▸ **Directions for this task**
Repeat the entries below in full, with every character unchanged.

START Input records

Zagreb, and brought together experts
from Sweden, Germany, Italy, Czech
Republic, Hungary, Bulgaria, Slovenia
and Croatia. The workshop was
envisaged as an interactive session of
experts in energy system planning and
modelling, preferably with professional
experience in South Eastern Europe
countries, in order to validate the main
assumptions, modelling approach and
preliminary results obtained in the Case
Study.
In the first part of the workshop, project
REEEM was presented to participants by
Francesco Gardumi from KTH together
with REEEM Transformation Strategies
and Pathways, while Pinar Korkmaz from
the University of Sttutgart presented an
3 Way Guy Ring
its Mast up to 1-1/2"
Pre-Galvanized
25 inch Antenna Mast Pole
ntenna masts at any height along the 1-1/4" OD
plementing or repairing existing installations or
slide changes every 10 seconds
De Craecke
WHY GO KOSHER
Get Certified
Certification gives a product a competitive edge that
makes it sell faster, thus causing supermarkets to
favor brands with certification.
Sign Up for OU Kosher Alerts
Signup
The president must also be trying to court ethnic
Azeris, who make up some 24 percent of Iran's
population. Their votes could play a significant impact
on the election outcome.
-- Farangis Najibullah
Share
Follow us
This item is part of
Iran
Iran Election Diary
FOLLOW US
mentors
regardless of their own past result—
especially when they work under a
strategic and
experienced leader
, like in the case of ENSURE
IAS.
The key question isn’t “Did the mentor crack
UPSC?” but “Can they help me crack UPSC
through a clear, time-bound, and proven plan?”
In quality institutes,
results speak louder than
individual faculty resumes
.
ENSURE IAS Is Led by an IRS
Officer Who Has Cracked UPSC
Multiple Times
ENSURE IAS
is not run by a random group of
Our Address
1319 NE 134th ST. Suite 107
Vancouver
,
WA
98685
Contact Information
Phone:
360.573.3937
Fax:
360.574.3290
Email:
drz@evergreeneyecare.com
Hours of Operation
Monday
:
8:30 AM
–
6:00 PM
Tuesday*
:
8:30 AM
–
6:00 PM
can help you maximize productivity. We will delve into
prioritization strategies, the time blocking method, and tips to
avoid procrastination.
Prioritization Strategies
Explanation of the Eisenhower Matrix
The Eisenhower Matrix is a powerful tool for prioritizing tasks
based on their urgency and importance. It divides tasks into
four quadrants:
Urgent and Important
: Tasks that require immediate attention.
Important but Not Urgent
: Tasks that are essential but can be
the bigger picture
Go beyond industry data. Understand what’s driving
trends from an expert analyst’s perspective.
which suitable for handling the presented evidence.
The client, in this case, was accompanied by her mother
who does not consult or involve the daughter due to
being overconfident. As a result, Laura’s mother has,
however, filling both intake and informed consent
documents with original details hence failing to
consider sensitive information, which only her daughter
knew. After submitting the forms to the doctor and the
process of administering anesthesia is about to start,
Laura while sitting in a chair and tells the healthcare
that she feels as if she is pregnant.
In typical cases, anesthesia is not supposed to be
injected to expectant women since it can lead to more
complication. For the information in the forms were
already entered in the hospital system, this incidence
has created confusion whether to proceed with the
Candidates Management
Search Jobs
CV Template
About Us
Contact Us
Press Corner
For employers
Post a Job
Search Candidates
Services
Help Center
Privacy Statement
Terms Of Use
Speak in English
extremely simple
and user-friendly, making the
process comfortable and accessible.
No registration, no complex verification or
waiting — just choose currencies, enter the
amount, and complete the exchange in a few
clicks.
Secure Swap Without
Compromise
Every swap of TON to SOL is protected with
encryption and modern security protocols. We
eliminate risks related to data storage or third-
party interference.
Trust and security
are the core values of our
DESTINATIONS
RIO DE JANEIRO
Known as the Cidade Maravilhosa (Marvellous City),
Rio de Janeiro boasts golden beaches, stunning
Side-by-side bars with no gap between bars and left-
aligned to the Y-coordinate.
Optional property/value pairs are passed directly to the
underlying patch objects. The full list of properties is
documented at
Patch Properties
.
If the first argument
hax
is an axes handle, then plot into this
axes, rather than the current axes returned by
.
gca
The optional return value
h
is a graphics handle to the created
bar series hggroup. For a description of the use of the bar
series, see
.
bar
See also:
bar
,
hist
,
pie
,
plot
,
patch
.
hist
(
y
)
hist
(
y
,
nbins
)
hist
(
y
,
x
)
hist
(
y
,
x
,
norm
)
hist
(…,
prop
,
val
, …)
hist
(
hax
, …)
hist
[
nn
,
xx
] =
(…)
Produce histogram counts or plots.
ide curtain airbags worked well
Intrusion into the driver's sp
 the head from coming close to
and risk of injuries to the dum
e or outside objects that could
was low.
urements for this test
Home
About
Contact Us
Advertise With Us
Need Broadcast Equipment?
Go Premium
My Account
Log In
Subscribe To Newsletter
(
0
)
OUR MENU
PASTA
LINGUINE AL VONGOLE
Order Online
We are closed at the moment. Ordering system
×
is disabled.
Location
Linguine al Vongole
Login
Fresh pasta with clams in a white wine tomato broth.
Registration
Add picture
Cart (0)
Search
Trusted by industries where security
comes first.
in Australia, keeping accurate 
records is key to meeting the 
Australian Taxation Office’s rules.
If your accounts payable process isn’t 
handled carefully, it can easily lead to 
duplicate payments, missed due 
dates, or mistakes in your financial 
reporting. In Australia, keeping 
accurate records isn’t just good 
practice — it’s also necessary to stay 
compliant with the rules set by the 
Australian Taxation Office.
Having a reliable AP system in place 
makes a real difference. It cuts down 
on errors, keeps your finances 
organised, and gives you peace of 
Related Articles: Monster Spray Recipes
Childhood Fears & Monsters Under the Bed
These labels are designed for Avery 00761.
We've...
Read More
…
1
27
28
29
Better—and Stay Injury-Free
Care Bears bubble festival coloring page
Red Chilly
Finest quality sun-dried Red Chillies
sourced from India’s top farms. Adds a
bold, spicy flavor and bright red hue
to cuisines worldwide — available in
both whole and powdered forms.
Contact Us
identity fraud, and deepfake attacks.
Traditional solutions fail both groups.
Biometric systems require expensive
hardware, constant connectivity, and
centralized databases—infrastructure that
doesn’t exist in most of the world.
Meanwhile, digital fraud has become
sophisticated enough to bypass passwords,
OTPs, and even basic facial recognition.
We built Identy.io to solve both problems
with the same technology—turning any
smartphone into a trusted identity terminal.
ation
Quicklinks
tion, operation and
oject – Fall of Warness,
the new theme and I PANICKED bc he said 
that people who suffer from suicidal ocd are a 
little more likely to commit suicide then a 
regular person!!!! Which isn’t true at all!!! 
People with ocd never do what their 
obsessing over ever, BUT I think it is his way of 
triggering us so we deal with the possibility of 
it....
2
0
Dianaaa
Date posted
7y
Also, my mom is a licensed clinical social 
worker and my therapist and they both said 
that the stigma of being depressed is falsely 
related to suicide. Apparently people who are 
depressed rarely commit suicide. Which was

END Input records

▸ **Task answer**
Zagreb, and brought together experts
from Sweden, Germany, Italy, Czech
Republic, Hungary, Bulgaria, Slovenia
and Croatia. The workshop was
envisaged as an interactive session of
experts in energy system planning and
modelling, preferably with professional
experience in South Eastern Europe
countries, in order to validate the main
assumptions, modelling approach and
preliminary results obtained in the Case
Study.
In the first part of the workshop, project
REEEM was presented to participants by
Francesco Gardumi from KTH together
with REEEM Transformation Strategies
and Pathways, while Pinar Korkmaz from
the University of Sttutgart presented an
3 Way Guy Ring
its Mast up to 1-1/2"
Pre-Galvanized
25 inch Antenna Mast Pole
ntenna masts at any height along the 1-1/4" OD
plementing or repairing existing installations or
slide changes every 10 seconds
De Craecke
WHY GO KOSHER
Get Certified
Certification gives a product a competitive edge that
makes it sell faster, thus causing supermarkets to
favor brands with certification.
Sign Up for OU Kosher Alerts
Signup
The president must also be trying to court ethnic
Azeris, who make up some 24 percent of Iran's
population. Their votes could play a significant impact
on the election outcome.
-- Farangis Najibullah
Share
Follow us
This item is part of
Iran
Iran Election Diary
FOLLOW US
mentors
regardless of their own past result—
especially when they work under a
strategic and
experienced leader
, like in the case of ENSURE
IAS.
The key question isn’t “Did the mentor crack
UPSC?” but “Can they help me crack UPSC
through a clear, time-bound, and proven plan?”
In quality institutes,
results speak louder than
individual faculty resumes
.
ENSURE IAS Is Led by an IRS
Officer Who Has Cracked UPSC
Multiple Times
ENSURE IAS
is not run by a random group of
Our Address
1319 NE 134th ST. Suite 107
Vancouver
,
WA
98685
Contact Information
Phone:
360.573.3937
Fax:
360.574.3290
Email:
drz@evergreeneyecare.com
Hours of Operation
Monday
:
8:30 AM
–
6:00 PM
Tuesday*
:
8:30 AM
–
6:00 PM
can help you maximize productivity. We will delve into
prioritization strategies, the time blocking method, and tips to
avoid procrastination.
Prioritization Strategies
Explanation of the Eisenhower Matrix
The Eisenhower Matrix is a powerful tool for prioritizing tasks
based on their urgency and importance. It divides tasks into
four quadrants:
Urgent and Important
: Tasks that require immediate attention.
Important but Not Urgent
: Tasks that are essential but can be
the bigger picture
Go beyond industry data. Understand what’s driving
trends from an expert analyst’s perspective.
which suitable for handling the presented evidence.
The client, in this case, was accompanied by her mother
who does not consult or involve the daughter due to
being overconfident. As a result, Laura’s mother has,
however, filling both intake and informed consent
documents with original details hence failing to
consider sensitive information, which only her daughter
knew. After submitting the forms to the doctor and the
process of administering anesthesia is about to start,
Laura while sitting in a chair and tells the healthcare
that she feels as if she is pregnant.
In typical cases, anesthesia is not supposed to be
injected to expectant women since it can lead to more
complication. For the information in the forms were
already entered in the hospital system, this incidence
has created confusion whether to proceed with the
Candidates Management
Search Jobs
CV Template
About Us
Contact Us
Press Corner
For employers
Post a Job
Search Candidates
Services
Help Center
Privacy Statement
Terms Of Use
Speak in English
extremely simple
and user-friendly, making the
process comfortable and accessible.
No registration, no complex verification or
waiting — just choose currencies, enter the
amount, and complete the exchange in a few
clicks.
Secure Swap Without
Compromise
Every swap of TON to SOL is protected with
encryption and modern security protocols. We
eliminate risks related to data storage or third-
party interference.
Trust and security
are the core values of our
DESTINATIONS
RIO DE JANEIRO
Known as the Cidade Maravilhosa (Marvellous City),
Rio de Janeiro boasts golden beaches, stunning
Side-by-side bars with no gap between bars and left-
aligned to the Y-coordinate.
Optional property/value pairs are passed directly to the
underlying patch objects. The full list of properties is
documented at
Patch Properties
.
If the first argument
hax
is an axes handle, then plot into this
axes, rather than the current axes returned by
.
gca
The optional return value
h
is a graphics handle to the created
bar series hggroup. For a description of the use of the bar
series, see
.
bar
See also:
bar
,
hist
,
pie
,
plot
,
patch
.
hist
(
y
)
hist
(
y
,
nbins
)
hist
(
y
,
x
)
hist
(
y
,
x
,
norm
)
hist
(…,
prop
,
val
, …)
hist
(
hax
, …)
hist
[
nn
,
xx
] =
(…)
Produce histogram counts or plots.
ide curtain airbags worked well
Intrusion into the driver's sp
 the head from coming close to
and risk of injuries to the dum
e or outside objects that could
was low.
urements for this test
Home
About
Contact Us
Advertise With Us
Need Broadcast Equipment?
Go Premium
My Account
Log In
Subscribe To Newsletter
(
0
)
OUR MENU
PASTA
LINGUINE AL VONGOLE
Order Online
We are closed at the moment. Ordering system
×
is disabled.
Location
Linguine al Vongole
Login
Fresh pasta with clams in a white wine tomato broth.
Registration
Add picture
Cart (0)
Search
Trusted by industries where security
comes first.
in Australia, keeping accurate 
records is key to meeting the 
Australian Taxation Office’s rules.
If your accounts payable process isn’t 
handled carefully, it can easily lead to 
duplicate payments, missed due 
dates, or mistakes in your financial 
reporting. In Australia, keeping 
accurate records isn’t just good 
practice — it’s also necessary to stay 
compliant with the rules set by the 
Australian Taxation Office.
Having a reliable AP system in place 
makes a real difference. It cuts down 
on errors, keeps your finances 
organised, and gives you peace of 
Related Articles: Monster Spray Recipes
Childhood Fears & Monsters Under the Bed
These labels are designed for Avery 00761.
We've...
Read More
…
1
27
28
29
Better—and Stay Injury-Free
Care Bears bubble festival coloring page
Red Chilly
Finest quality sun-dried Red Chillies
sourced from India’s top farms. Adds a
bold, spicy flavor and bright red hue
to cuisines worldwide — available in
both whole and powdered forms.
Contact Us
identity fraud, and deepfake attacks.
Traditional solutions fail both groups.
Biometric systems require expensive
hardware, constant connectivity, and
centralized databases—infrastructure that
doesn’t exist in most of the world.
Meanwhile, digital fraud has become
sophisticated enough to bypass passwords,
OTPs, and even basic facial recognition.
We built Identy.io to solve both problems
with the same technology—turning any
smartphone into a trusted identity terminal.
ation
Quicklinks
tion, operation and
oject – Fall of Warness,
the new theme and I PANICKED bc he said 
that people who suffer from suicidal ocd are a 
little more likely to commit suicide then a 
regular person!!!! Which isn’t true at all!!! 
People with ocd never do what their 
obsessing over ever, BUT I think it is his way of 
triggering us so we deal with the possibility of 
it....
2
0
Dianaaa
Date posted
7y
Also, my mom is a licensed clinical social 
worker and my therapist and they both said 
that the stigma of being depressed is falsely 
related to suicide. Apparently people who are 
depressed rarely commit suicide. Which was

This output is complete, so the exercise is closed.